(Listed records Opens)

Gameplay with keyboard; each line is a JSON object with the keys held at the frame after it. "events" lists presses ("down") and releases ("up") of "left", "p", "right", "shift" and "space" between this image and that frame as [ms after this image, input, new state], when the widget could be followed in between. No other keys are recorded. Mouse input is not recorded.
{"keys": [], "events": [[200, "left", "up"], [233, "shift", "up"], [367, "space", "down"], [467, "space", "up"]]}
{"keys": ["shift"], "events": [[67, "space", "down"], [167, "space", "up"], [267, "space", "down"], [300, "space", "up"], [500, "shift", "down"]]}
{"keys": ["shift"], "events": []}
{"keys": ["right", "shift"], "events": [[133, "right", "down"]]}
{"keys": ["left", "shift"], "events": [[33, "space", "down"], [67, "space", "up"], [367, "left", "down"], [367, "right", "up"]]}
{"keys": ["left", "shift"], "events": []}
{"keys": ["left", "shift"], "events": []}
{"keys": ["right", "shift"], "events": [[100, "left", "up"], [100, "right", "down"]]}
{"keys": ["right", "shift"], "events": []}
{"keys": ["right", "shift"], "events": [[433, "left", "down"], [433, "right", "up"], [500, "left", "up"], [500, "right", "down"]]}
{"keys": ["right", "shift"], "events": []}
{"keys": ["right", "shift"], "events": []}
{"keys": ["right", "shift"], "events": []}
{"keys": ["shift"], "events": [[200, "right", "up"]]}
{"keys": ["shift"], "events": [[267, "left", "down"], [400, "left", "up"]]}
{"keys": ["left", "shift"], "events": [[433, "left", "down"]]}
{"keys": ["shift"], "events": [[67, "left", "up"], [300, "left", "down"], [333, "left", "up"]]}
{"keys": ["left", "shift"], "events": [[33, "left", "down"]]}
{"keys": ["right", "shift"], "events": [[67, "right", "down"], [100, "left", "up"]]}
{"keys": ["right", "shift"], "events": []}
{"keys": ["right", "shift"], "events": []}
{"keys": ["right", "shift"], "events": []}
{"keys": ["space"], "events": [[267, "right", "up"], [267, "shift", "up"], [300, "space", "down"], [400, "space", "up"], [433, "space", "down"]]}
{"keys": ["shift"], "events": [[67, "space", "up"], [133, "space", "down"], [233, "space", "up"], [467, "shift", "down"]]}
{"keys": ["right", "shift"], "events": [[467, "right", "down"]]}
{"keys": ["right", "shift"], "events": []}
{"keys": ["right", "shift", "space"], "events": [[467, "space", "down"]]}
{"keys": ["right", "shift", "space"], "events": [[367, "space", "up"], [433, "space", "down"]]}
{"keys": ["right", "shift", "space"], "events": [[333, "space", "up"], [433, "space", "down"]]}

(Listed records Closes)

■ **Task goal**
Write out the whole listing above, keeping each line exactly as it is.

■ **Result for this exercise**
Gameplay with keyboard; each line is a JSON object with the keys held at the frame after it. "events" lists presses ("down") and releases ("up") of "left", "p", "right", "shift" and "space" between this image and that frame as [ms after this image, input, new state], when the widget could be followed in between. No other keys are recorded. Mouse input is not recorded.
{"keys": [], "events": [[200, "left", "up"], [233, "shift", "up"], [367, "space", "down"], [467, "space", "up"]]}
{"keys": ["shift"], "events": [[67, "space", "down"], [167, "space", "up"], [267, "space", "down"], [300, "space", "up"], [500, "shift", "down"]]}
{"keys": ["shift"], "events": []}
{"keys": ["right", "shift"], "events": [[133, "right", "down"]]}
{"keys": ["left", "shift"], "events": [[33, "space", "down"], [67, "space", "up"], [367, "left", "down"], [367, "right", "up"]]}
{"keys": ["left", "shift"], "events": []}
{"keys": ["left", "shift"], "events": []}
{"keys": ["right", "shift"], "events": [[100, "left", "up"], [100, "right", "down"]]}
{"keys": ["right", "shift"], "events": []}
{"keys": ["right", "shift"], "events": [[433, "left", "down"], [433, "right", "up"], [500, "left", "up"], [500, "right", "down"]]}
{"keys": ["right", "shift"], "events": []}
{"keys": ["right", "shift"], "events": []}
{"keys": ["right", "shift"], "events": []}
{"keys": ["shift"], "events": [[200, "right", "up"]]}
{"keys": ["shift"], "events": [[267, "left", "down"], [400, "left", "up"]]}
{"keys": ["left", "shift"], "events": [[433, "left", "down"]]}
{"keys": ["shift"], "events": [[67, "left", "up"], [300, "left", "down"], [333, "left", "up"]]}
{"keys": ["left", "shift"], "events": [[33, "left", "down"]]}
{"keys": ["right", "shift"], "events": [[67, "right", "down"], [100, "left", "up"]]}
{"keys": ["right", "shift"], "events": []}
{"keys": ["right", "shift"], "events": []}
{"keys": ["right", "shift"], "events": []}
{"keys": ["space"], "events": [[267, "right", "up"], [267, "shift", "up"], [300, "space", "down"], [400, "space", "up"], [433, "space", "down"]]}
{"keys": ["shift"], "events": [[67, "space", "up"], [133, "space", "down"], [233, "space", "up"], [467, "shift", "down"]]}
{"keys": ["right", "shift"], "events": [[467, "right", "down"]]}
{"keys": ["right", "shift"], "events": []}
{"keys": ["right", "shift", "space"], "events": [[467, "space", "down"]]}
{"keys": ["right", "shift", "space"], "events": [[367, "space", "up"], [433, "space", "down"]]}
{"keys": ["right", "shift", "space"], "events": [[333, "space", "up"], [433, "space", "down"]]}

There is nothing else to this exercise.